Let's Just Quit
AI, have at it. Take my job—please.
Years ago, I wrote a piece for Glamour about a radiant and radical weaver woman in Asheville, NC. She was a flower child, angel-faced. She was also homeschooling her daughters; I’d never really heard of this.
During the happy week I spent with her and her kids it dawned on me that homeschooling clearly and incontrovertibly meant “dropping out.”
The weaver would drop the girls at the local library, go to her loom, and pick them up in a park at 6:00 where they were smoking cloves and drinking Red Bull with their friends. It was great.

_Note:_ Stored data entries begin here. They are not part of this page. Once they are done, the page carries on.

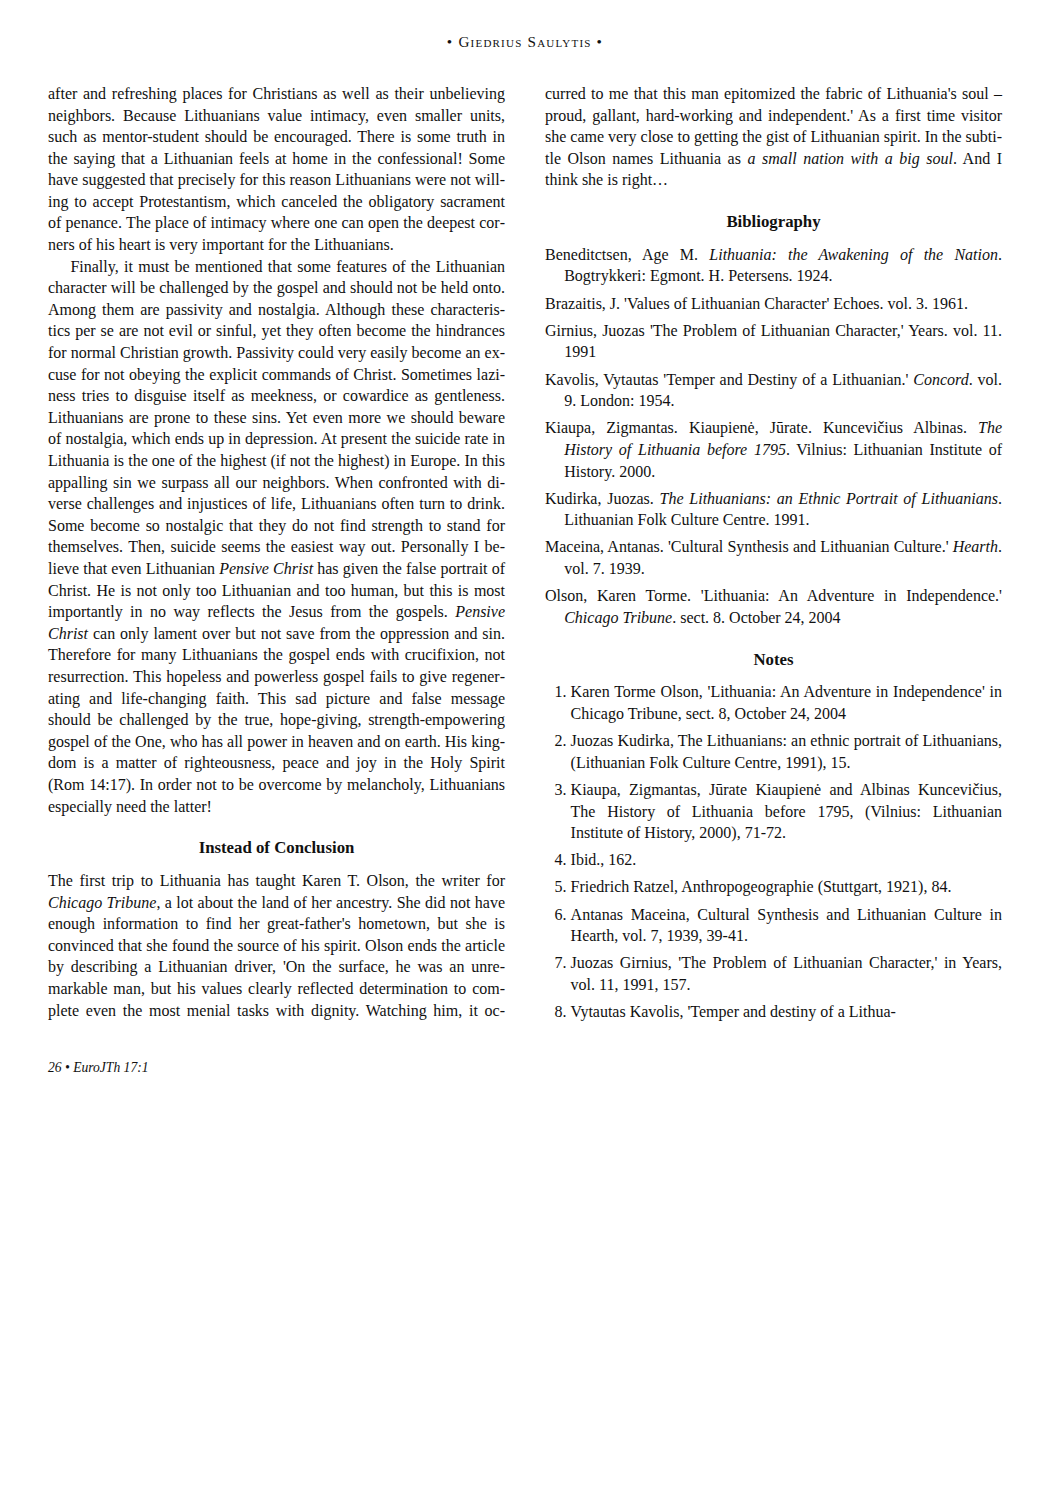• Giedrius Saulytis •
after and refreshing places for Christians as well as their unbelieving neighbors. Because Lithuanians value intimacy, even smaller units, such as mentor-student should be encouraged. There is some truth in the saying that a Lithuanian feels at home in the confessional! Some have suggested that precisely for this reason Lithuanians were not willing to accept Protestantism, which canceled the obligatory sacrament of penance. The place of intimacy where one can open the deepest corners of his heart is very important for the Lithuanians.
Finally, it must be mentioned that some features of the Lithuanian character will be challenged by the gospel and should not be held onto. Among them are passivity and nostalgia. Although these characteristics per se are not evil or sinful, yet they often become the hindrances for normal Christian growth. Passivity could very easily become an excuse for not obeying the explicit commands of Christ. Sometimes laziness tries to disguise itself as meekness, or cowardice as gentleness. Lithuanians are prone to these sins. Yet even more we should beware of nostalgia, which ends up in depression. At present the suicide rate in Lithuania is the one of the highest (if not the highest) in Europe. In this appalling sin we surpass all our neighbors. When confronted with diverse challenges and injustices of life, Lithuanians often turn to drink. Some become so nostalgic that they do not find strength to stand for themselves. Then, suicide seems the easiest way out. Personally I believe that even Lithuanian Pensive Christ has given the false portrait of Christ. He is not only too Lithuanian and too human, but this is most importantly in no way reflects the Jesus from the gospels. Pensive Christ can only lament over but not save from the oppression and sin. Therefore for many Lithuanians the gospel ends with crucifixion, not resurrection. This hopeless and powerless gospel fails to give regenerating and life-changing faith. This sad picture and false message should be challenged by the true, hope-giving, strength-empowering gospel of the One, who has all power in heaven and on earth. His kingdom is a matter of righteousness, peace and joy in the Holy Spirit (Rom 14:17). In order not to be overcome by melancholy, Lithuanians especially need the latter!
Instead of Conclusion
The first trip to Lithuania has taught Karen T. Olson, the writer for Chicago Tribune, a lot about the land of her ancestry. She did not have enough information to find her great-father's hometown, but she is convinced that she found the source of his spirit. Olson ends the article by describing a Lithuanian driver, 'On the surface, he was an unremarkable man, but his values clearly reflected determination to complete even the most menial tasks with dignity. Watching him, it occurred to me that this man epitomized the fabric of Lithuania's soul – proud, gallant, hard-working and independent.' As a first time visitor she came very close to getting the gist of Lithuanian spirit. In the subtitle Olson names Lithuania as a small nation with a big soul. And I think she is right…
Bibliography
Beneditctsen, Age M. Lithuania: the Awakening of the Nation. Bogtrykkeri: Egmont. H. Petersens. 1924.
Brazaitis, J. 'Values of Lithuanian Character' Echoes. vol. 3. 1961.
Girnius, Juozas 'The Problem of Lithuanian Character,' Years. vol. 11. 1991
Kavolis, Vytautas 'Temper and Destiny of a Lithuanian.' Concord. vol. 9. London: 1954.
Kiaupa, Zigmantas. Kiaupienė, Jūrate. Kuncevičius Albinas. The History of Lithuania before 1795. Vilnius: Lithuanian Institute of History. 2000.
Kudirka, Juozas. The Lithuanians: an Ethnic Portrait of Lithuanians. Lithuanian Folk Culture Centre. 1991.
Maceina, Antanas. 'Cultural Synthesis and Lithuanian Culture.' Hearth. vol. 7. 1939.
Olson, Karen Torme. 'Lithuania: An Adventure in Independence.' Chicago Tribune. sect. 8. October 24, 2004
Notes
Karen Torme Olson, 'Lithuania: An Adventure in Independence' in Chicago Tribune, sect. 8, October 24, 2004
Juozas Kudirka, The Lithuanians: an ethnic portrait of Lithuanians, (Lithuanian Folk Culture Centre, 1991), 15.
Kiaupa, Zigmantas, Jūrate Kiaupienė and Albinas Kuncevičius, The History of Lithuania before 1795, (Vilnius: Lithuanian Institute of History, 2000), 71-72.
Ibid., 162.
Friedrich Ratzel, Anthropogeographie (Stuttgart, 1921), 84.
Antanas Maceina, Cultural Synthesis and Lithuanian Culture in Hearth, vol. 7, 1939, 39-41.
Juozas Girnius, 'The Problem of Lithuanian Character,' in Years, vol. 11, 1991, 157.
Vytautas Kavolis, 'Temper and destiny of a Lithua-
26 • EuroJTh 17:1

Then I started to see this phenomenon everywhere. Every time creative or ideological Americans tried reform an institution like school, they, almost in spite of themselves, quietly disaggregated it, dissolved the component parts in acid, and then rinsed the sparkling residue down the drain. Without even noticing, without telling anyone.
“My family was Southern Baptist. We went to church every Sunday, then just holidays. I’m spiritual and not religious now. I don’t identify with institutional religion. Religion? I used to do yoga. Now I’m into self-care.” Religion—poof.
Like my Appalachian grandpa used to say whenever someone requested a just-a-sliver of cake, “With a little effort we can make that none at all.”
This has officially happened with “work.” We wanted to change work around so it wasn’t so work-like. Hard. Boring. Demanding of obedience. And with a little effort, we made it none at all.